Our Guy Administers Kill Lists Perfectly -- Your Guy Couldn't
While Constitutional watchdogs are having a difficult time getting any information on President Obama's kill lists, the New York Times is having no difficulty finding a cooperative White House. From that paper's front page story this weekend:
Facing the possibility that President Obama might not win a second term, his administration accelerated work in the weeks before the election to develop explicit rules for the targeted killing of terrorists by unmanned drones, so that a new president would inherit clear standards and procedures, according to two administration officials.
The attempt to write a formal rule book for targeted killing began last summer after news reports on the drone program, started under President George W. Bush and expanded by Mr. Obama, revealed some details of the president’s role in the shifting procedures for compiling “kill lists” and approving strikes. Though national security officials insist that the process is meticulous and lawful, the president and top aides believe it should be institutionalized, a course of action that seemed particularly urgent when it appeared that Mitt Romney might win the presidency.

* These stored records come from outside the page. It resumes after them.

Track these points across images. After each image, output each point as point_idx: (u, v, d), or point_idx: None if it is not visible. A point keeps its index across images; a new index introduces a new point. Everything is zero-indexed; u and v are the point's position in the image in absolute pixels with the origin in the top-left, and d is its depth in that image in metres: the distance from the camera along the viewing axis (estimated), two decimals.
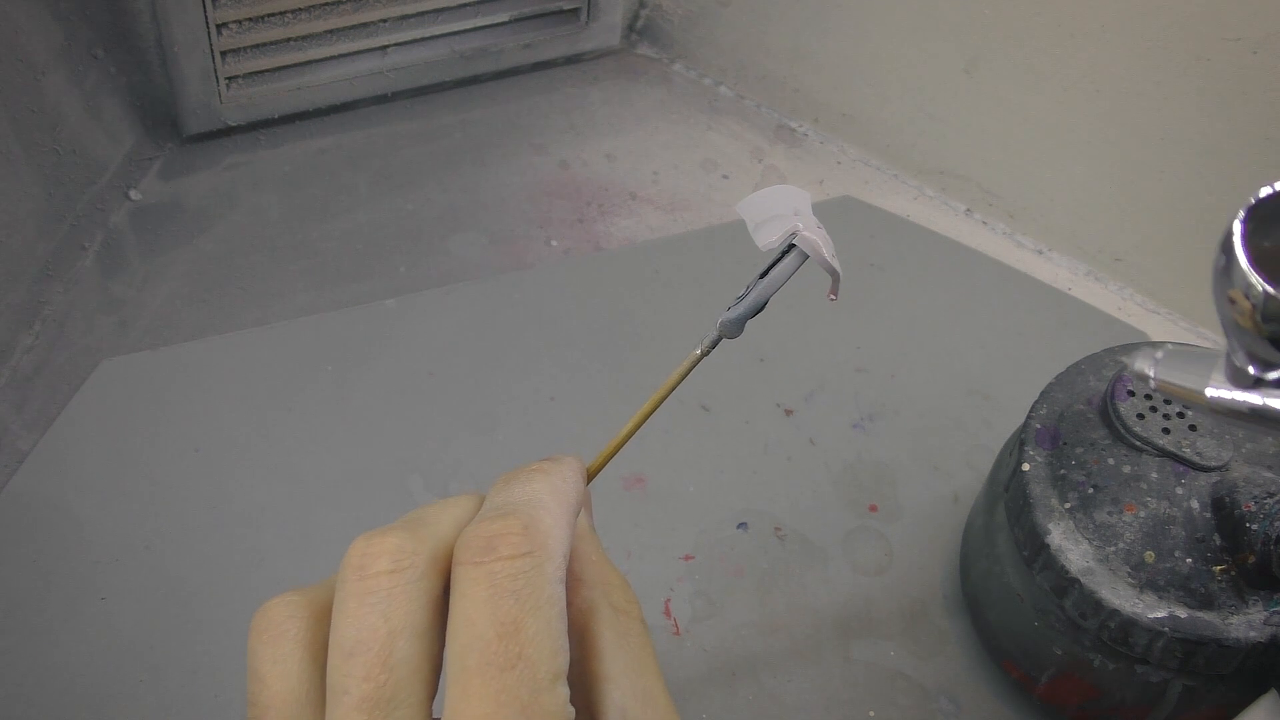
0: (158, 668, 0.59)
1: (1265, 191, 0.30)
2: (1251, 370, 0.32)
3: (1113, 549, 0.53)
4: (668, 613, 0.63)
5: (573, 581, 0.32)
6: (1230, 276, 0.30)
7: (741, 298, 0.36)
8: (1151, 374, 0.34)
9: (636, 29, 0.94)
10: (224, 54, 0.79)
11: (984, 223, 0.84)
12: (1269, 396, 0.32)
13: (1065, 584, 0.53)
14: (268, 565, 0.63)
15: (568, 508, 0.32)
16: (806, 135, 0.89)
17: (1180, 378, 0.34)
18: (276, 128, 0.85)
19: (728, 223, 0.82)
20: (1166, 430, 0.54)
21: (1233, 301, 0.30)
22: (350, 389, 0.71)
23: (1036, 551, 0.54)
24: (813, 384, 0.72)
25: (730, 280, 0.77)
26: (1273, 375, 0.32)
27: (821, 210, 0.83)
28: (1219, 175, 0.74)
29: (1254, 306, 0.29)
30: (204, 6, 0.76)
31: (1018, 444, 0.57)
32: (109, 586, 0.62)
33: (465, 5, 0.85)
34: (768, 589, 0.64)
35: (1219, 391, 0.33)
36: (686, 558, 0.65)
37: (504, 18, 0.86)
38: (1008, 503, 0.57)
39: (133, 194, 0.81)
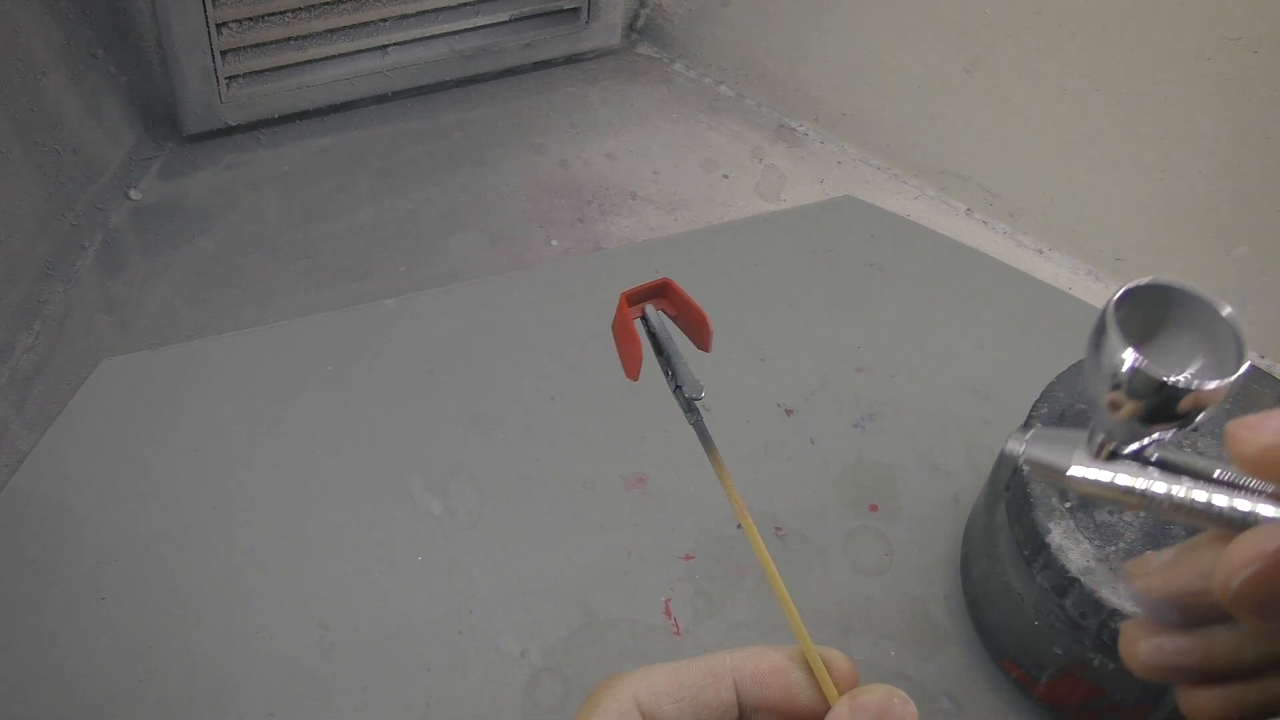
0: (158, 668, 0.59)
1: (1133, 284, 0.33)
2: (1111, 446, 0.34)
3: (1113, 548, 0.53)
4: (668, 613, 0.63)
5: None
6: (1101, 352, 0.32)
7: (672, 374, 0.38)
8: (1021, 453, 0.36)
9: (637, 28, 0.94)
10: (224, 53, 0.79)
11: (984, 222, 0.84)
12: (1125, 470, 0.34)
13: (1065, 583, 0.53)
14: (268, 565, 0.63)
15: (705, 664, 0.36)
16: (807, 135, 0.89)
17: (1046, 456, 0.36)
18: (276, 127, 0.85)
19: (728, 222, 0.82)
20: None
21: (1106, 392, 0.32)
22: (350, 389, 0.71)
23: (1037, 551, 0.54)
24: (813, 384, 0.72)
25: (730, 280, 0.77)
26: (1129, 449, 0.33)
27: (821, 210, 0.83)
28: (1220, 175, 0.74)
29: (1121, 386, 0.32)
30: (204, 6, 0.76)
31: (1018, 443, 0.57)
32: (109, 586, 0.62)
33: (465, 5, 0.85)
34: (767, 589, 0.64)
35: (1081, 468, 0.34)
36: (687, 558, 0.65)
37: (504, 17, 0.86)
38: (1008, 502, 0.57)
39: (133, 194, 0.81)
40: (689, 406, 0.38)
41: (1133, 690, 0.54)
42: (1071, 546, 0.53)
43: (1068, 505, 0.54)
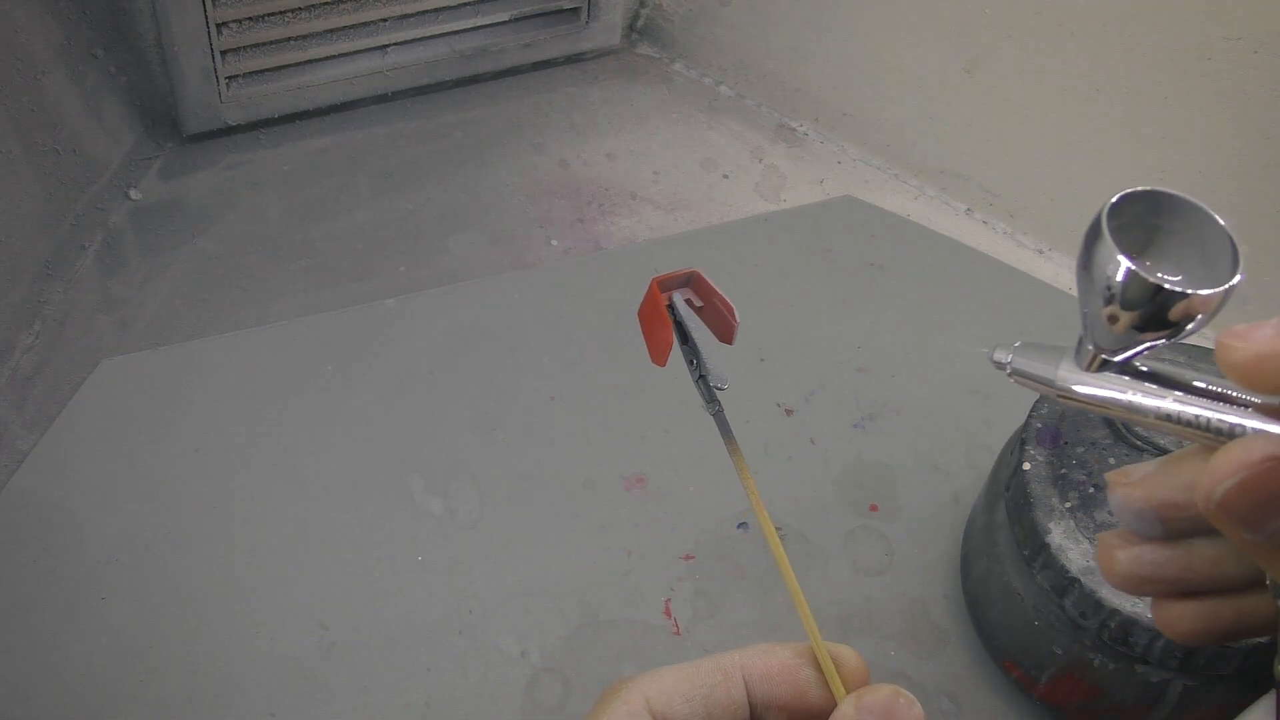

“There was concern that the levers might no longer be in our hands,” said one official, speaking on condition of anonymity. With a continuing debate about the proper limits of drone strikes, Mr. Obama did not want to leave an “amorphous” program to his successor, the official said. The effort, which would have been rushed to completion by January had Mr. Romney won, will now be finished at a more leisurely pace, the official said.
Mr. Obama himself, in little-noticed remarks, has acknowledged that the legal governance of drone strikes is still a work in progress.
Yes, it really is as simple as this. Apparently Democrats can be trusted to kill 2,500 people with drones (that's the actual figure since Obama took office) but Republicans can't. It makes sense if you think about it real hard, I guess.
As for me, I think the Founding Fathers were on to something with their ideas about constraining government power:
"In questions of power...let no more be heard of confidence in man, but bind him down from mischief by the chains of the Constitution" -- Thomas Jefferson: Kentucky Resolutions, 1798.
"There is danger from all men. The only maxim of a free government ought to be to trust no man living with power to endanger the public liberty" -- John Adams, Journal, 1772
Of course, I'm sure they would have carved out an exception for Barack Obama, too.